Opinion
Case No. 3:14-cv-00251-MMD-WGC
07-26-2017
ORDER
This habeas matter under 28 U.S.C. § 2254 comes before the Court on respondents' motion to dismiss petitioner Marvin Mosby's counseled, first-amended petition as untimely. (ECF No. 28.) Mosby opposed (ECF No. 33), and respondents replied (ECF No. 34). As discussed below, respondent's motion will be granted.
I. BACKGROUND
On May 26, 2011, a jury convicted Mosby of count 1: larceny from the person, and count 2: grand larceny. (Exh. 50.) Noting that the state had introduced evidence of 12 prior felonies, including two convictions for ex-felon in possession of a firearm, the state district court adjudicated him a large habitual criminal and sentenced him to life without the possibility of parole. (Exh. 52.) Mosby filed a motion for reconsideration. (Exh. 53.) The state district court conducted a hearing and denied the motion. (Exhs. 55, 56.) Judgment of conviction was filed on November 15, 2011. (Exh. 3.)
Exhibits referenced in this order are exhibits to petitioner's motion to stay and abey (ECF No.14) and first-amended petition (ECF No. 24) and are found at ECF Nos. 15, 25-26.
On November 15, 2012, the Nevada Supreme Court affirmed the conviction as to count 1 and reversed and remanded as to count 2. (Exh. 5.) Remittitur issued on December 12, 2012. (Exh. 5a.) The amended judgment of conviction was filed on January 30, 2013; count 2 was dismissed and the sentence on count 1 remained the same. (Exh. 6.)

+++

## EXERCISE BRIEF
Transcribe the stretch of the court order from "Exhibits referenced in" through "same. (Exh. 6.)".

+++

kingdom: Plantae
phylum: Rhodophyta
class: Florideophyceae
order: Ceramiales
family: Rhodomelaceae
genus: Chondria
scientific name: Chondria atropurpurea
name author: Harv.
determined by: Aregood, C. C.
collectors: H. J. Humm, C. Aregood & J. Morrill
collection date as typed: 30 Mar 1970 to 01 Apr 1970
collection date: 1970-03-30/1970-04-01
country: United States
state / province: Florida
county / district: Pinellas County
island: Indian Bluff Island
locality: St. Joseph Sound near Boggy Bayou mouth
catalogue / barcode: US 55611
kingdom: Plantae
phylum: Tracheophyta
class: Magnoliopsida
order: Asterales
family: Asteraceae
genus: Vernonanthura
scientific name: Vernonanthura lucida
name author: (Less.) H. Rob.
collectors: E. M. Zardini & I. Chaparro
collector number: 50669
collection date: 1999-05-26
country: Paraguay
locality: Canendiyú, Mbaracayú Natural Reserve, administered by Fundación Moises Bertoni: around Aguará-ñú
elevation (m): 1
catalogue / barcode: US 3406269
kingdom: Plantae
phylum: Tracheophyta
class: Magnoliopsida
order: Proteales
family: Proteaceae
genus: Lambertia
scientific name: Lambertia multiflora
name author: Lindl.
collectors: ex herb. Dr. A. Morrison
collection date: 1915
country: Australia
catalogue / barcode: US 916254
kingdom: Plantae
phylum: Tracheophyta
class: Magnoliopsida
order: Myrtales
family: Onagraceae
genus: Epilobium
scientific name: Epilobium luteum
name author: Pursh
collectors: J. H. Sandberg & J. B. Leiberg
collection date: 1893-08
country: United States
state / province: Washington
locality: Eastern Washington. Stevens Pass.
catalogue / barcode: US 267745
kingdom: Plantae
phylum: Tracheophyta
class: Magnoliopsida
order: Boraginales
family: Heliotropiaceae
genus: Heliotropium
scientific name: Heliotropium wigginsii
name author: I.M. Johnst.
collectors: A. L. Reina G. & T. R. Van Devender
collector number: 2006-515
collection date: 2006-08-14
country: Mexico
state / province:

+++

## TASK OUTPUT
Exhibits referenced in this order are exhibits to petitioner's motion to stay and abey (ECF No.14) and first-amended petition (ECF No. 24) and are found at ECF Nos. 15, 25-26.
On November 15, 2012, the Nevada Supreme Court affirmed the conviction as to count 1 and reversed and remanded as to count 2. (Exh. 5.) Remittitur issued on December 12, 2012. (Exh. 5a.) The amended judgment of conviction was filed on January 30, 2013; count 2 was dismissed and the sentence on count 1 remained the same. (Exh. 6.)